Шрифт:
Аарона Ловенталя окружающие считали порядочным человеком, а его немногие близкие — скрягой. Жил он в помещении над фабрикой, один-одинешенек. Поселившись в пригородном захолустье, боялся воров, на фабричном дворе у него был огромный пес, а в ящике письменного стола — и об этом все знали — большой револьвер. Он достойно оплакал внезапно умершую в прошлом году супругу, — урожденную Гаусс, принесшую ему немалое приданое! — но деньги как были, так и остались его истинной страстью. Он с сожалением себе признавался, что ему их легче копить, нежели зарабатывать. Он был очень религиозен и верил в свой тайный сговор с богом, который освобождал его от добрых дел в обмен на молитвы и обеты. Лысый дородный рыжебородый мужчина в трауре и темном пенсне ждал у окна конфиденциального сообщения работницы Цунц.
Он видел, как она толкнула решетчатую дверь (которая нарочно оставалась незапертой) и вошла в темный двор. Видел, как она отшатнулась от цепной собаки, залаявшей на нее. Губы Эммы подрагивали, будто шептали молитву, в сотый раз, уже с трудом, произносили приговор, который услышит сеньор Ловенталь перед смертью.
Все случилось не так, как замыслила Эмма Цунц. Со вчерашнего утра ей много раз представлялось, что она, целясь твердой рукой, принудит подлеца под дулом револьвера признаться в подлой вине и совершит героический акт, который позволит суду божьему восторжествовать над судом человеческим. (Не из боязни, а из-за того, что она служит лишь орудием возмездия, ей не хотелось бы нести наказание.) И, наконец, выстрелом прямо в грудь поставит точку на судьбе Ловенталя. Но все случилось не так.

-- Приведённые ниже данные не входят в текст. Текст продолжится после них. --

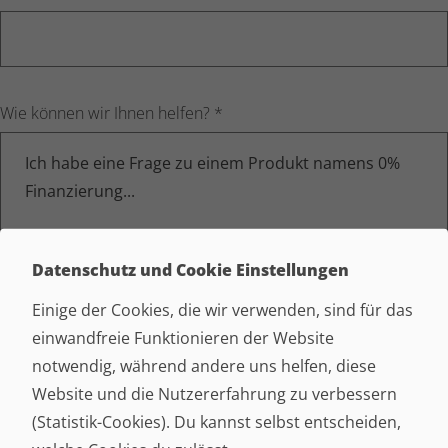
Wie können wir Ihnen helfen?
*
Datenschutz und Cookie Einstellungen
Einige der Cookies, die wir verwenden, sind für das
Bilder hinzufügen
einwandfreie Funktionieren der Website
Datei hochladen
notwendig, während andere uns helfen, diese
Website und die Nutzererfahrung zu verbessern
(Statistik-Cookies). Du kannst selbst entscheiden,
Bildupload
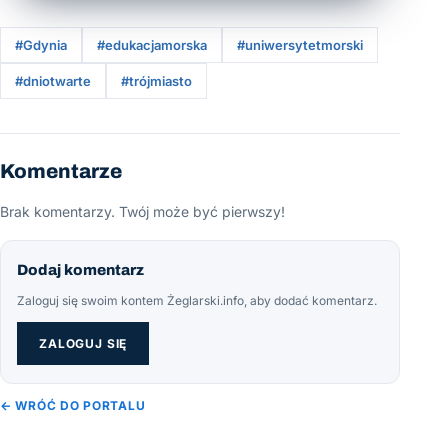
#Gdynia
#edukacjamorska
#uniwersytetmorski
#dniotwarte
#trójmiasto
Komentarze
Brak komentarzy. Twój może być pierwszy!
Dodaj komentarz
Zaloguj się swoim kontem Żeglarski.info, aby dodać komentarz.
ZALOGUJ SIĘ
← WRÓĆ DO PORTALU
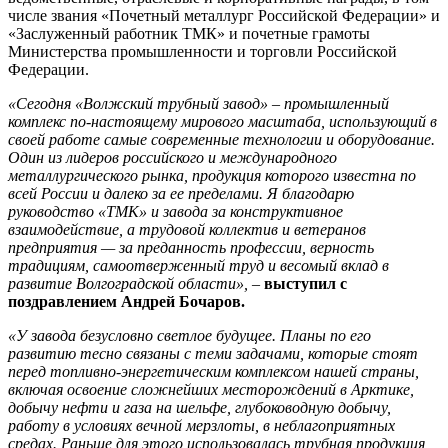
числе звания «Почетный металлург Российской Федерации» и
«Заслуженный работник ТМК» и почетные грамоты
Министерства промышленности и торговли Российской
Федерации.
«Сегодня «Волжский трубный завод» – промышленный
комплекс по-настоящему мирового масштаба, использующий в
своей работе самые современные технологии и оборудование.
Один из лидеров российского и международного
металлургического рынка, продукция которого известна по
всей России и далеко за ее пределами. Я благодарю
руководство «ТМК» и завода за конструктивное
взаимодействие, а трудовой коллектив и ветеранов
предприятия — за преданность профессии, верность
традициям, самоотверженный труд и весомый вклад в
развитие Волгоградской области»,
–
выступил с
поздравлением Андрей Бочаров.
«У завода безусловно светлое будущее. Планы по его
развитию тесно связаны с теми задачами, которые стоят
перед топливно-энергетическим комплексом нашей страны,
включая освоение сложнейших месторождений в Арктике,
добычу нефти и газа на шельфе, глубоководную добычу,
работу в условиях вечной мерзлоты, в неблагоприятных
средах. Раньше для этого использовалась трубная продукция,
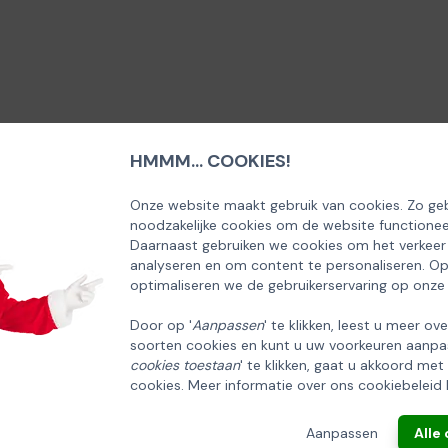
HMMM... COOKIES!
SCHRIJF U IN OP ONZE NIEUWSBRIEF
EN ONTVANG 5% KORTING OP DE
Onze website maakt gebruik van cookies. Zo geb
noodzakelijke cookies om de website functionee
HUISCOLLECTIE KERSTPAKKETTEN
Daarnaast gebruiken we cookies om het verkeer
analyseren en om content te personaliseren. O
Email
optimaliseren we de gebruikerservaring op onze
Door op '
Aanpassen
' te klikken, leest u meer ov
soorten cookies en kunt u uw voorkeuren aanpa
INSCHRIJVEN!
cookies toestaan
' te klikken, gaat u akkoord met
cookies. Meer informatie over ons cookiebeleid 
ANNULEREN
Aanpassen
Alle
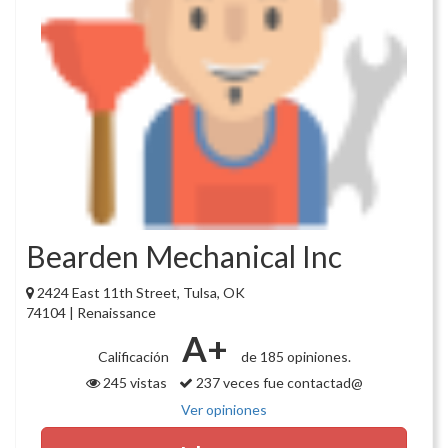
Bearden Mechanical Inc
2424 East 11th Street, Tulsa, OK
74104 | Renaissance
A+
Calificación
de 185 opiniones.
245 vistas
237 veces fue contactad@
Ver opiniones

Увидев Ловенталя, Эмма ощутила желание прежде всего отомстить за позор, пережитый во имя отца, а уж потом расплатиться за него самого. Она не могла не убить его после своего тщательно подготовленного бесчестия. Нельзя было тратить время и на театральные фокусы. Робко присев на стул, она извинилась перед хозяином, сослалась (как и подобает доносчице) на свой долг и лояльность, назвала имена одних, упомянула других — тут голос ее прервался, будто от страха. И Ловенталю пришлось удалиться за стаканом воды. Когда же он, не слишком веря в эти истерические штучки, но полный снисхождения, вернулся из столовой, Эмма успела вы тащить из ящика тяжелый револьвер. И спустила курок два раза.
Грузное тело рухнуло, будто дым и грохот выстрелов его подрубили, стакан с водой разбился, лицо глядело на нее с удивлением и ужасом, рот поносил ее и на идиш, и по-испански. Гнусная ругань не иссякала. Эмма выстрелила в третий раз. Во дворе надрывался от лая прикованный пес, кровь хлынула из сквернословящих губ и запачкала бороду и костюм. Эмма начала свою обвинительную речь («Я отомстила за отца, и меня не смогут судить…»), но умолкла, ибо сеньор Ловенталь был уже мертв. Она так никогда и не узнала, понял ли он что-нибудь.
Надсадный лай напомнил ей, что успокаиваться рано. Она разбросала подушки на диване, расстегнула рубашку на трупе, схватила забрызганное кровью пенсне и положила на картотечный ящик. Потом бросилась к телефону и стала повторять то, что столько раз повторяла — и этими и другими словам: «Произошел невероятный случай… Сеньор Ловенталь велел мне прийти и рассказать о забастовке… А сам меня изнасиловал, и я его застрелила…»
Случай и в самом деле был невероятным, но ни у кого не вызвал и тени сомнения, ибо по существу соответствовал истине. Настоящей была дрожь в голосе Эммы Цунц, настоящей — ее непорочность, настоящей — ненависть. Настоящим было и насилие, которому она подверглась. Не отвечали действительности лишь обстоятельства, время и одно или два имени собственных.